By leaning on each side’s particular expertise and capabilities, the systems said their merger would lead to gains in clinical preeminence and safety, health equity, affordability, learning and discovery, workforce innovations and environmental sustainability.

Further, their announcement highlighted a handful of commitments to local communities and sustainability. These include a $2 billion pledge to target the drivers of both rural and urban health inequities, the generation of over 20,000 new jobs and a promise to become carbon neutral by 2030.

“This strategic combination will enable us to deepen our commitments to health equity, create more jobs and opportunities for our teammates and communities, launch new game-changing innovations and so much more,” Eugene Woods, president and CEO of Atrium Health, said in a statement. “Together, we will manifest a new future that significantly elevates the care we provide to every hand we hold and every life we touch.”

The systems said their new organization would be headquartered in Atrium Health’s hometown of Charlotte, North Carolina, and “maintain a strong organizational presence” in Advocate Aurora Health’s Chicago and Milwaukee markets. While they plan to transition to the parent brand of Advocate Health, the Advocate Aurora and Atrium Health brands would be maintained in local markets.

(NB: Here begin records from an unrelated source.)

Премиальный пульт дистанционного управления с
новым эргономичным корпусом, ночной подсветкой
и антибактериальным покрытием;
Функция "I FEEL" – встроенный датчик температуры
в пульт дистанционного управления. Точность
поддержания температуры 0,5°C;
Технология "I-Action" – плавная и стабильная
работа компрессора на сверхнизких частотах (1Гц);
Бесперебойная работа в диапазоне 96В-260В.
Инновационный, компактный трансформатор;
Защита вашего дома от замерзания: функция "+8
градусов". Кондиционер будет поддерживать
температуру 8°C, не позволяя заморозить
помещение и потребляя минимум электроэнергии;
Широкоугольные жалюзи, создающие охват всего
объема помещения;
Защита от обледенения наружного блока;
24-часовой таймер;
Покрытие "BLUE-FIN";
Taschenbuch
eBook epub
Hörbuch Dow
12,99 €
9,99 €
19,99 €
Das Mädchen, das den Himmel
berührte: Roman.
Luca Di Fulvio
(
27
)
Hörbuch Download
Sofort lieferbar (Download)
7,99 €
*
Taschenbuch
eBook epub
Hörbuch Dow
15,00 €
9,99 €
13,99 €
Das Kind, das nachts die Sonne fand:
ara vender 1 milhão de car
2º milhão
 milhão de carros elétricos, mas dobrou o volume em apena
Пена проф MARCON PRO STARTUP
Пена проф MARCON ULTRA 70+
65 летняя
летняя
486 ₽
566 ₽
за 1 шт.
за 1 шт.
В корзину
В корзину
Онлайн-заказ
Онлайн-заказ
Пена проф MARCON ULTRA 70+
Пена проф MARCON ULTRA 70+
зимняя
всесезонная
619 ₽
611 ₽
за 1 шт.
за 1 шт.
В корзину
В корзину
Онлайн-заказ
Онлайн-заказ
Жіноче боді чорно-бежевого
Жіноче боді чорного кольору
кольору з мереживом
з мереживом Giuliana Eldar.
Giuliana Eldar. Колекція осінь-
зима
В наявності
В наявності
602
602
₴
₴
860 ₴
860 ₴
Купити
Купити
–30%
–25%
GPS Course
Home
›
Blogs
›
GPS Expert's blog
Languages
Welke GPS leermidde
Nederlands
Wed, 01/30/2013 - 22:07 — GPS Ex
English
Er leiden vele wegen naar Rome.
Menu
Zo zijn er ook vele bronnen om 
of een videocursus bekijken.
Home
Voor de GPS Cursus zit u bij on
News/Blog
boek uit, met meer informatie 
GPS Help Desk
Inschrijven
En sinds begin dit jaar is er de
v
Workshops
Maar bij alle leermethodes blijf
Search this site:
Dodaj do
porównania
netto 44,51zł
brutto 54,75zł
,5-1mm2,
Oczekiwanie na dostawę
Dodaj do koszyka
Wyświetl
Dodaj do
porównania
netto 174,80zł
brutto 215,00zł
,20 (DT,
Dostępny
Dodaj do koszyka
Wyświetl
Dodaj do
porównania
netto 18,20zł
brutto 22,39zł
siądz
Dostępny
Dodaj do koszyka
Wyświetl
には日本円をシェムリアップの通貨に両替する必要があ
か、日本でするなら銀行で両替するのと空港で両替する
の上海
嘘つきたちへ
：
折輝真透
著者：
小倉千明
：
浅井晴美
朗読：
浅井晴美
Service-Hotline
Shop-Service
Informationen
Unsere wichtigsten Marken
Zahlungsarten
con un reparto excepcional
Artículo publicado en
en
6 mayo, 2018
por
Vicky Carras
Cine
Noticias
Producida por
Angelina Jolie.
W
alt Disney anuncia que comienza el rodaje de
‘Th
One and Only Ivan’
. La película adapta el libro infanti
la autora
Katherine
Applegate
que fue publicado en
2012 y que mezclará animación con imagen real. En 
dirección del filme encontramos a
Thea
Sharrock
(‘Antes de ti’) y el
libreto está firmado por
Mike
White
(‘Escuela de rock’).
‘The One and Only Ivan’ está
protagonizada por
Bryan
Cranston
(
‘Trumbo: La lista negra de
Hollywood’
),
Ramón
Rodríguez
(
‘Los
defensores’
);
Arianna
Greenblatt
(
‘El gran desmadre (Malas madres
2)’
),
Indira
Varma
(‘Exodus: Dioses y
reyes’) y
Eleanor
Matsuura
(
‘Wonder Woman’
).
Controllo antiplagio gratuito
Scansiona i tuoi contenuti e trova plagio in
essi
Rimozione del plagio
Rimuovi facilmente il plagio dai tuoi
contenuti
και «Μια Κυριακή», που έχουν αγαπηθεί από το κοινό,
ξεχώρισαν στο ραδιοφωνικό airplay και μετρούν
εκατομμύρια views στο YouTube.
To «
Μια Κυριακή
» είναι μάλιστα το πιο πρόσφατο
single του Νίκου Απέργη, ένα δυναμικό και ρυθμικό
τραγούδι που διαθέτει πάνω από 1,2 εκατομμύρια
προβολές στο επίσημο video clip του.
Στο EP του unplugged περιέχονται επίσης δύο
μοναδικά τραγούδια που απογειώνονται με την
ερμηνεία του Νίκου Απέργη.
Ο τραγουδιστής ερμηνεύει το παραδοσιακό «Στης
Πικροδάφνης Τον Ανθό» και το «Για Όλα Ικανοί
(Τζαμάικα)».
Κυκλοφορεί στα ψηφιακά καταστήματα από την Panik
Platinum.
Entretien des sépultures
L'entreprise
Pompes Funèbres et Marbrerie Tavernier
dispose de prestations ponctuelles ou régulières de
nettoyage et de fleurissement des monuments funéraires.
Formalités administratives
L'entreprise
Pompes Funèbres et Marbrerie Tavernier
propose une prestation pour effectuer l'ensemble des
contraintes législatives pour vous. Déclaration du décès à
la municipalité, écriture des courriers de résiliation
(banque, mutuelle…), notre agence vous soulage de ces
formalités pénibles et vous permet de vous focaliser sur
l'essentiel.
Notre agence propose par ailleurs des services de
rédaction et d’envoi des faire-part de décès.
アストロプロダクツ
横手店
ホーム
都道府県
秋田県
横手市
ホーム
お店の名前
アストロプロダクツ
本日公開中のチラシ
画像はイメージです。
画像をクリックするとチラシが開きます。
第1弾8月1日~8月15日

Woods and Advocate Aurora Health President and CEO Jim Skogsbergh are set to serve as co-CEOs for the first year and a half, after which Skogsbergh plans to retire and allow Woods to become the system’s sole CEO.

Governance will be handled by a new board of directors equally comprised of each organization’s existing boards. Edward Brown III, Atrium Health’s current chair, is slated to chair the new board until the end of 2023, with Richardson set to serve the following two-year term.

The two nonprofits come to the deal as relative equal in terms of size and finances.

Formed from the 2018 merger of Advocate Health Care and Aurora Health Care, Advocate Aurora operates more than 500 ambulatory locations and 27 hospitals. It treats 2.6 million unique patients, employs 75,000 people and logged just under $14.1 billion in total revenue during 2021 and a net income of more than $1.8 billion.

The system was previously in talks to merge with Beaumont Health but put those plans to bed in late 2020.

Atrium Health claims $13 billion in annual revenue from its 40 hospitals and more than 500 ambulatory locations. Thanks to its 2020 merger with Wake Forest Baptist Health, the system also hosts the Wake Forest University School of Medicine, which is slated to remain as the academic core of the pending combined organization.

Atrium employs 73,000 people and treats 2.9 million unique patients, according to the systems’ announcement. The system was reporting an operating gain of $222 million as of its first nine months of 2021 but has yet to provide annual data for 2021.

The newly announced deal is now the largest health system merger on the books for 2022. The announcement comes about a month after Intermountain Healthcare and SCL Health closed on a 33-hospital system in the Rocky Mountain region and Beaumont Health and Spectrum Health locked up a Michigan-based 22-hospital system in February.